The answer must be every line below that contains the string "with".

[Items listed in a dataset]
=== Section Start ===

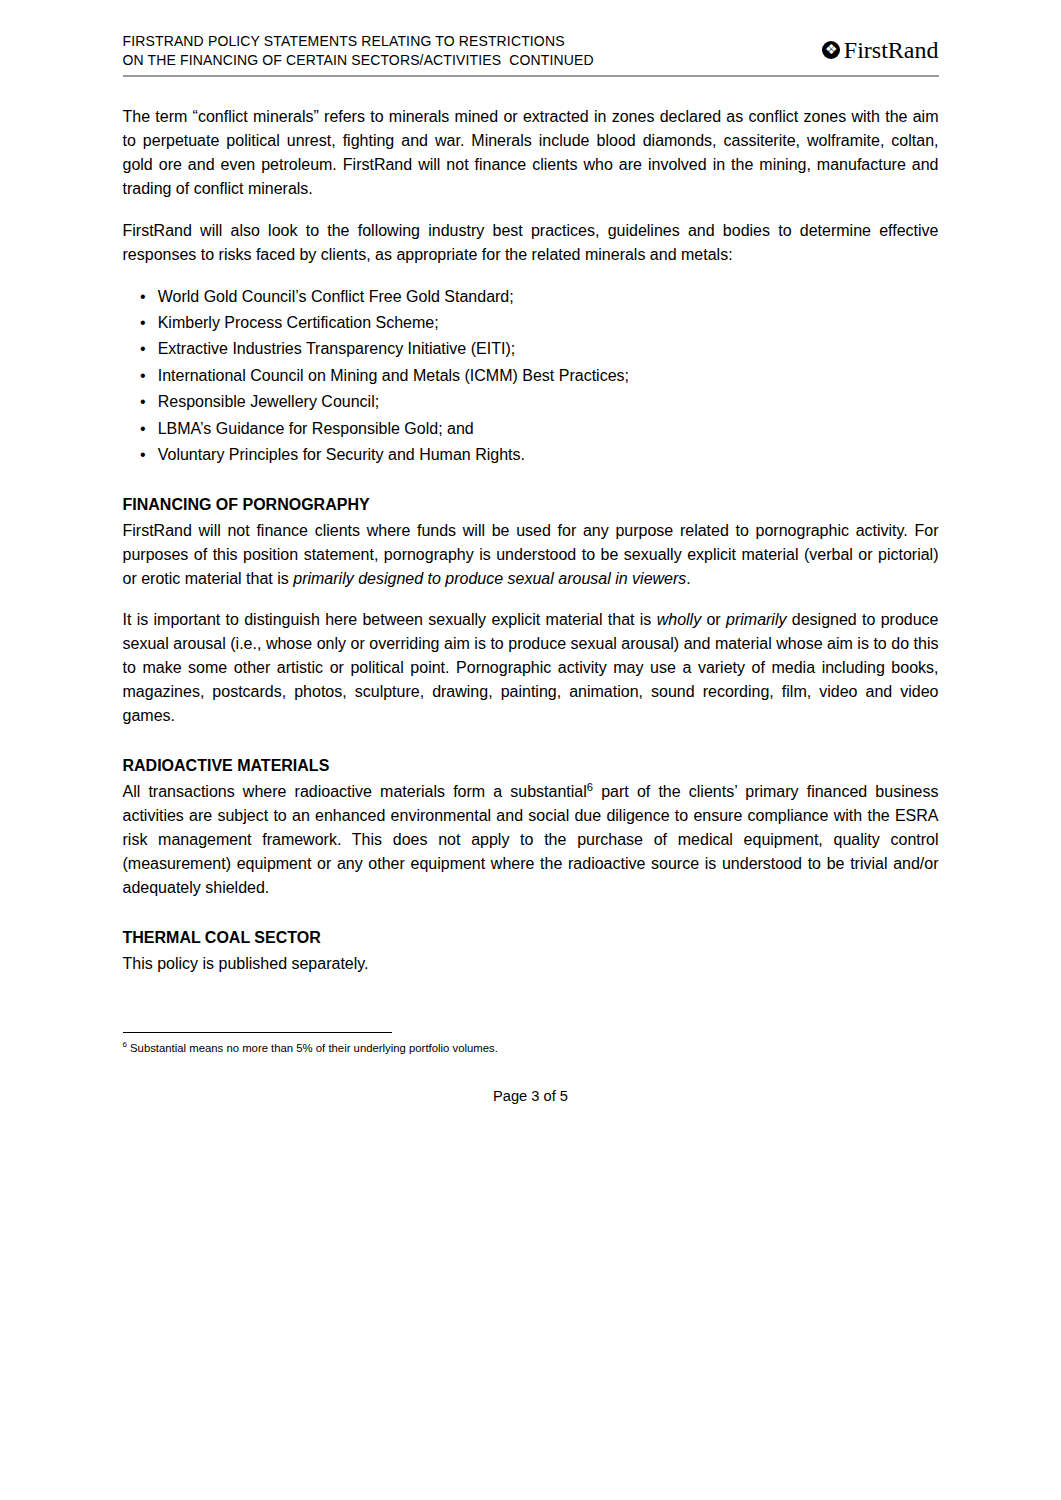FIRSTRAND POLICY STATEMENTS RELATING TO RESTRICTIONS
ON THE FINANCING OF CERTAIN SECTORS/ACTIVITIES continued
❖FirstRand
The term “conflict minerals” refers to minerals mined or extracted in zones declared as conflict zones with the aim to perpetuate political unrest, fighting and war. Minerals include blood diamonds, cassiterite, wolframite, coltan, gold ore and even petroleum. FirstRand will not finance clients who are involved in the mining, manufacture and trading of conflict minerals.
FirstRand will also look to the following industry best practices, guidelines and bodies to determine effective responses to risks faced by clients, as appropriate for the related minerals and metals:
World Gold Council’s Conflict Free Gold Standard;
Kimberly Process Certification Scheme;
Extractive Industries Transparency Initiative (EITI);
International Council on Mining and Metals (ICMM) Best Practices;
Responsible Jewellery Council;
LBMA’s Guidance for Responsible Gold; and
Voluntary Principles for Security and Human Rights.
Financing of pornography
FirstRand will not finance clients where funds will be used for any purpose related to pornographic activity. For purposes of this position statement, pornography is understood to be sexually explicit material (verbal or pictorial) or erotic material that is primarily designed to produce sexual arousal in viewers.
It is important to distinguish here between sexually explicit material that is wholly or primarily designed to produce sexual arousal (i.e., whose only or overriding aim is to produce sexual arousal) and material whose aim is to do this to make some other artistic or political point. Pornographic activity may use a variety of media including books, magazines, postcards, photos, sculpture, drawing, painting, animation, sound recording, film, video and video games.
Radioactive materials
All transactions where radioactive materials form a substantial6 part of the clients’ primary financed business activities are subject to an enhanced environmental and social due diligence to ensure compliance with the ESRA risk management framework. This does not apply to the purchase of medical equipment, quality control (measurement) equipment or any other equipment where the radioactive source is understood to be trivial and/or adequately shielded.
Thermal coal sector
This policy is published separately.
6 Substantial means no more than 5% of their underlying portfolio volumes.
Page 3 of 5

=== Section End ===

Written reply:
The term “conflict minerals” refers to minerals mined or extracted in zones declared as conflict zones with the aim to perpetuate political unrest, fighting and war. Minerals include blood diamonds, cassiterite, wolframite, coltan, gold ore and even petroleum. FirstRand will not finance clients who are involved in the mining, manufacture and trading of conflict minerals.
All transactions where radioactive materials form a substantial6 part of the clients’ primary financed business activities are subject to an enhanced environmental and social due diligence to ensure compliance with the ESRA risk management framework. This does not apply to the purchase of medical equipment, quality control (measurement) equipment or any other equipment where the radioactive source is understood to be trivial and/or adequately shielded.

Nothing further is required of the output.